Oleh karena itu, sesepuh senior berkata kepadanya, “Sahabat Udāyi, tanda itu terlalu banyak atau terlalu sedikit; beras yang terbaik adalah bagi mereka yang seperti itu, dan beras dengan kualitas lebih rendah adalah untuk yang seperti itu.” Tapi ia menjawab kembali dengan argumen, “Jika tanda ini adalah untuk yang itu, untuk apa engkau berdiri di sini? Mengapa saya harus percaya pada anda? Tanda buatankulah yang aku percayai.”

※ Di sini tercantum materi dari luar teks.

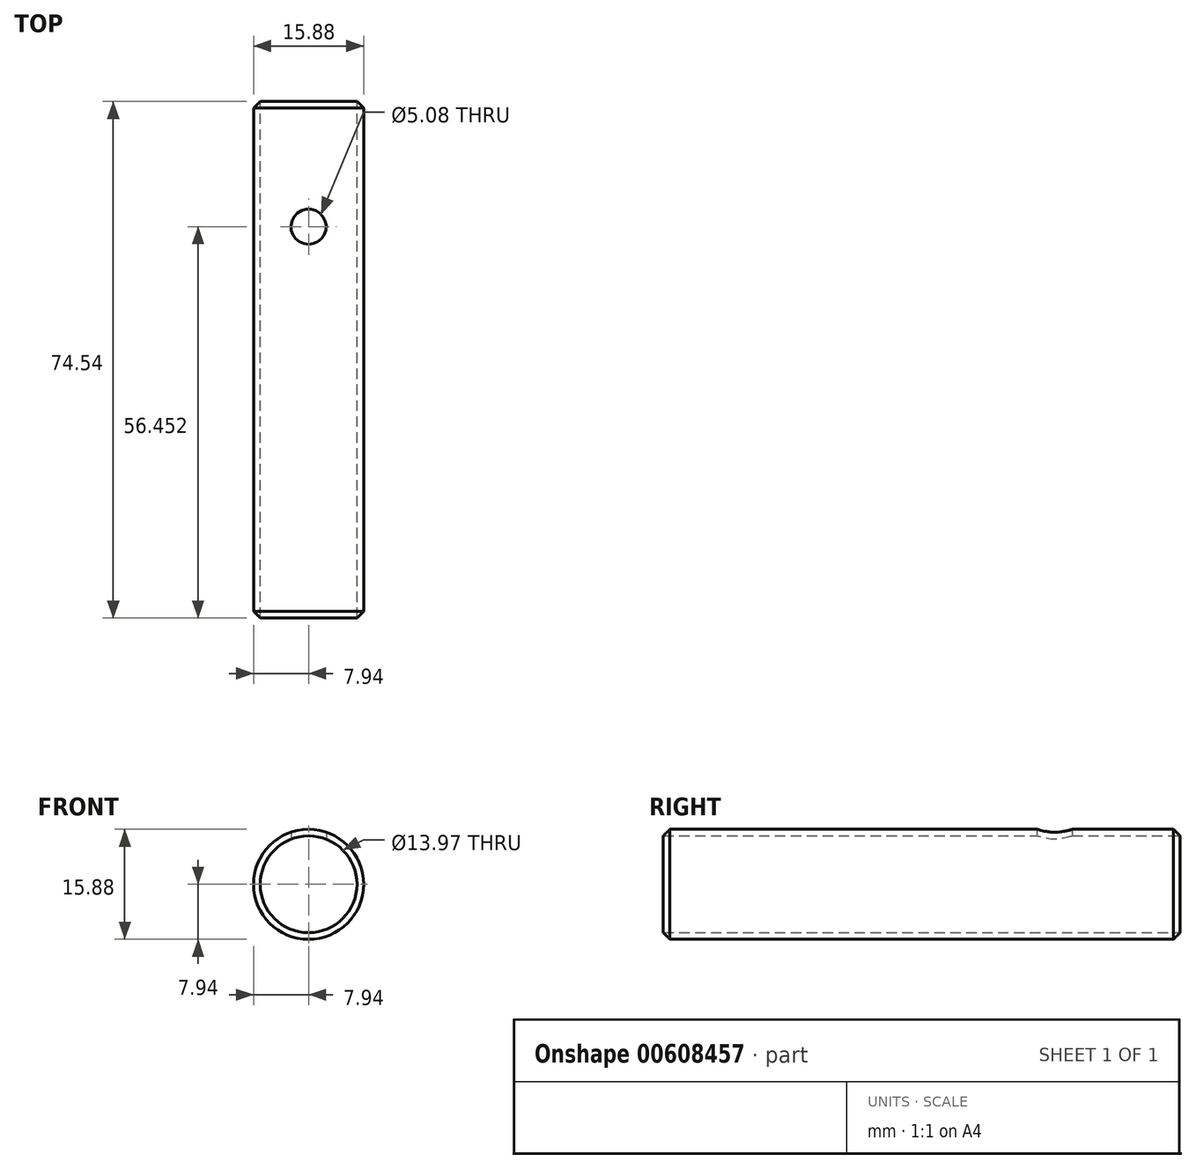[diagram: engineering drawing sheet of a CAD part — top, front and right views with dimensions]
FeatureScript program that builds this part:
annotation { "Feature Type Name" : "Feature", "Feature Type Description" : "" }
export const myFeature = defineFeature(function(context is Context, id is Id, definition is map)
    precondition{}
    {
        {
            var Q0;
            Q0=qCreatedBy(makeId("Front.planeOp"),FACE);
            var sketch = newSketch(context, id + "F0", { "sketchPlane" : qUnion([Q0])});
            skCircle(sketch, "E0", {"center": v(0, 0) * mm, "radius": 7.94 * mm});
            skSolve(sketch);
        }
        {
            var Q0;
            Q0=makeQuery(id+"F0.imprint","IMPRINT",FACE,{"disambiguationData":[TD([[makeQuery(id+"F0.imprint","IMPRINT",EDGE,{"derivedFrom":sQuery(id+"F0.wireOp",EDGE,"E0")}),1.0]])]});
            extrude(context, id + "F1", {"entities" : qUnion([Q0]), "depth" : 76.2 * mm, "offsetDistance" : 25.4 * mm});
        }
        {
            var Q0;
            Q0=qCreatedBy(makeId("Front.planeOp"),FACE);
            var sketch = newSketch(context, id + "F2", { "sketchPlane" : qUnion([Q0])});
            skPoint(sketch, "E1", {"position": v(0, 0) * mm});
            skSolve(sketch);
        }
        {
            var Q0;
            Q0=sQuery(id+"F2.wireOp",VERTEX,"E1");
            var Q1;
            Q1=makeQuery(id+"F1.opExtrude","SWEPT_BODY",BODY,{"disambiguationData":[OSD([sQuery(id+"F0.wireOp",EDGE,"E0")])]});
            hole(context, id + "F3", {"style" : HoleStyle.SIMPLE, "endStyle" : HoleEndStyle.BLIND, "oppositeDirection" : true, "holeDiameter" : 13.97 * mm, "majorDiameter" : 6.35 * mm, "holeDepth" : 76.2 * mm, "isTappedThrough" : true, "tappedDepth" : 12.7 * mm, "tapClearance" : 3, "startFromSketch" : true, "locations" : qUnion([Q0]), "scope" : qUnion([Q1])});
        }
        {
            var Q0;
            Q0=makeQuery(id+"F1.opExtrude","CAP_EDGE",EDGE,{"disambiguationData":[OSD([sQuery(id+"F0.wireOp",EDGE,"E0")])],"isStart":false});
            chamfer(context, id + "F4", {"entities" : qUnion([Q0]), "width" : 1.78 * mm, "tangentPropagation" : true});
        }
        {
            var Q0;
            Q0=makeQuery(id+"F1.opExtrude","CAP_EDGE",EDGE,{"disambiguationData":[OSD([sQuery(id+"F0.wireOp",EDGE,"E0")])],"isStart":true});
            chamfer(context, id + "F5", {"entities" : qUnion([Q0]), "width" : 1.78 * mm, "tangentPropagation" : true});
        }
        {
            var Q0;
            Q0=qCreatedBy(makeId("Top.planeOp"),FACE);
            var sketch = newSketch(context, id + "F6", { "sketchPlane" : qUnion([Q0])});
            skPoint(sketch, "E2", {"position": v(0, -18.92) * mm});
            skSolve(sketch);
        }
        {
            var Q0;
            Q0=sQuery(id+"F6.wireOp",VERTEX,"E2");
            var Q1;
            Q1=makeQuery(id+"F1.opExtrude","SWEPT_BODY",BODY,{"disambiguationData":[OSD([sQuery(id+"F0.wireOp",EDGE,"E0")])]});
            hole(context, id + "F7", {"style" : HoleStyle.SIMPLE, "endStyle" : HoleEndStyle.BLIND, "oppositeDirection" : true, "holeDiameter" : 5.08 * mm, "majorDiameter" : 6.35 * mm, "holeDepth" : 25.4 * mm, "isTappedThrough" : true, "tappedDepth" : 12.7 * mm, "tapClearance" : 3, "startFromSketch" : true, "locations" : qUnion([Q0]), "scope" : qUnion([Q1])});
        }
    });
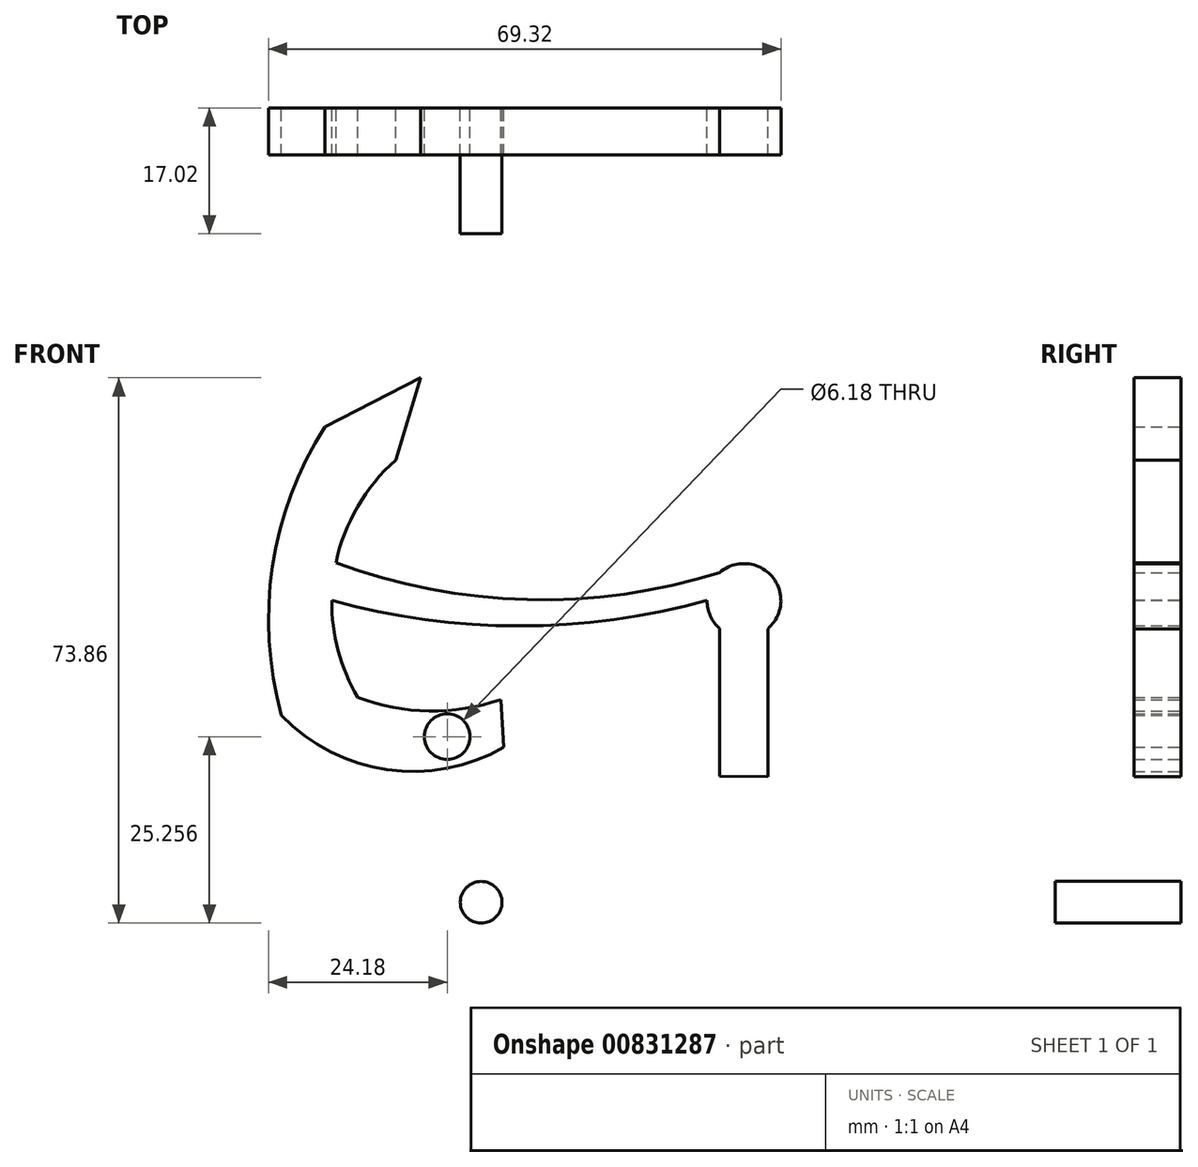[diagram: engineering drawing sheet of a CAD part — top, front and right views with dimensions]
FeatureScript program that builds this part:
annotation { "Feature Type Name" : "Feature", "Feature Type Description" : "" }
export const myFeature = defineFeature(function(context is Context, id is Id, definition is map)
    precondition{}
    {
        {
            var Q0;
            Q0=qCreatedBy(makeId("Front.planeOp"),FACE);
            var sketch = newSketch(context, id + "F0", { "sketchPlane" : qUnion([Q0])});
            skCircle(sketch, "E0", {"center": v(0, 0) * mm, "radius": 5 * mm});
            skLineSegment(sketch, "E1", {"start": v(-3.26, -3.79) * mm, "end": v(-3.26, -23.79) * mm});
            skLineSegment(sketch, "E2", {"start": v(3.22, -3.82) * mm, "end": v(3.22, -23.82) * mm});
            skLineSegment(sketch, "E3", {"start": v(-3.26, -23.79) * mm, "end": v(3.22, -23.82) * mm});
            skArc(sketch, "E4", {"start": v(-55.75, 0) * mm, "mid": v(-30.38, -3.43) * mm, "end": v(-5, 0) * mm});
            skArc(sketch, "E5", {"start": v(-58.18, 6.28) * mm, "mid": v(-30.94, 0.19) * mm, "end": v(-3.26, 3.79) * mm});
            skPoint(sketch, "E5.endSnap0", {"position": v(-3.26, -13.79) * mm});
            skLineSegment(sketch, "E6", {"start": v(-58.18, 6.28) * mm, "end": v(-55.75, 0) * mm});
            skArc(sketch, "E7", {"start": v(-56.69, 23.5) * mm, "mid": v(-63.78, 4.61) * mm, "end": v(-62.57, -15.53) * mm});
            skLineSegment(sketch, "E8", {"start": v(-56.69, 23.5) * mm, "end": v(-43.77, 30.17) * mm});
            skLineSegment(sketch, "E9", {"start": v(-43.77, 30.17) * mm, "end": v(-47.12, 19) * mm});
            skLineSegment(sketch, "E10", {"start": v(-47.12, 19) * mm, "end": v(-56.69, 23.5) * mm});
            skArc(sketch, "E11", {"start": v(-47.12, 19) * mm, "mid": v(-55.43, 3.87) * mm, "end": v(-52.27, -13.1) * mm});
            skArc(sketch, "E12", {"start": v(-52.27, -13.1) * mm, "mid": v(-42.6, -14.96) * mm, "end": v(-32.89, -13.41) * mm});
            skArc(sketch, "E13", {"start": v(-62.57, -15.53) * mm, "mid": v(-48.28, -22.9) * mm, "end": v(-32.48, -19.87) * mm});
            skLineSegment(sketch, "E14", {"start": v(-32.89, -13.41) * mm, "end": v(-32.48, -19.87) * mm});
            skCircle(sketch, "E15", {"center": v(-40.14, -18.43) * mm, "radius": 3.09 * mm});
            skCircle(sketch, "E16", {"center": v(-35.55, -40.86) * mm, "radius": 2.83 * mm});
            skCircle(sketch, "E17", {"center": v(-40.14, -18.43) * mm, "radius": 3 * mm});
            skSolve(sketch);
        }
        {
            var Q0;
            Q0=makeQuery(id+"F0.imprint","IMPRINT",FACE,{"disambiguationData":[TD([[makeQuery(id+"F0.imprint","IMPRINT",EDGE,{"derivedFrom":sQuery(id+"F0.wireOp",EDGE,"E8")}),-1.0]])]});
            var Q1;
            Q1=makeQuery(id+"F0.imprint","IMPRINT",FACE,{"disambiguationData":[TD([[makeQuery(id+"F0.imprint","IMPRINT",EDGE,{"derivedFrom":sQuery(id+"F0.wireOp",EDGE,"E7")}),1.0]])]});
            var Q2;
            {var subQ2=sQuery(id+"F0.wireOp",EDGE,"E4");Q2=makeQuery(id+"F0.imprint","IMPRINT",FACE,{"disambiguationData":[TD([[makeQuery(id+"F0.imprint","IMPRINT",EDGE,{"derivedFrom":subQ2}),1.0]])]});}
            var Q3;
            {var subQ0=sQuery(id+"F0.wireOp",EDGE,"E0");var subQ1=makeQuery(id+"F0.imprint","INTERSECT",VERTEX,{"derivedFrom":[subQ0,sQuery(id+"F0.wireOp",EDGE,"E4")]});Q3=makeQuery(id+"F0.imprint","IMPRINT",FACE,{"disambiguationData":[TD([[makeQuery(id+"F0.imprint","IMPRINT",EDGE,{"disambiguationData":[TD([[subQ1,1.0]])],"derivedFrom":subQ0}),1.0]])]});}
            var Q4;
            {var subQ0=sQuery(id+"F0.wireOp",EDGE,"E1");Q4=makeQuery(id+"F0.imprint","IMPRINT",FACE,{"disambiguationData":[TD([[makeQuery(id+"F0.imprint","IMPRINT",EDGE,{"derivedFrom":subQ0}),1.0]])]});}
            var Q5;
            {var subQ0=sQuery(id+"F0.wireOp",EDGE,"E6");Q5=makeQuery(id+"F0.imprint","IMPRINT",FACE,{"disambiguationData":[TD([[makeQuery(id+"F0.imprint","IMPRINT",EDGE,{"derivedFrom":subQ0}),1.0]])]});}
            extrude(context, id + "F1", {"entities" : qUnion([Q0, Q1, Q2, Q3, Q4, Q5]), "depth" : 6.35 * mm, "offsetDistance" : 25.4 * mm});
        }
        {
            var Q0;
            Q0=makeQuery(id+"F0.imprint","IMPRINT",FACE,{"disambiguationData":[TD([[makeQuery(id+"F0.imprint","IMPRINT",EDGE,{"derivedFrom":sQuery(id+"F0.wireOp",EDGE,"E16")}),1.0]])]});
            extrude(context, id + "F2", {"entities" : qUnion([Q0]), "depth" : 17.02 * mm, "offsetDistance" : 25.4 * mm});
        }
    });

Kemudian, bhikkhu-bhikkhu muda dan para samanera yang mempercayakan pembagian jatah beras pada sesepuh Udayi menangis di ruang pemeriksaan, “Sesepuh Udāyi adalah orang bodoh, saat Anda yang melakukan pembagian, sesepuh senior tidak mendapat apa yang seharusnya mereka dapat; Anda tidak cocok untuk mengatur pembagian jatah ini; silakan Anda pergi dari sini. ” Sesudah itu, muncul kehebohan besar di kamar periksa.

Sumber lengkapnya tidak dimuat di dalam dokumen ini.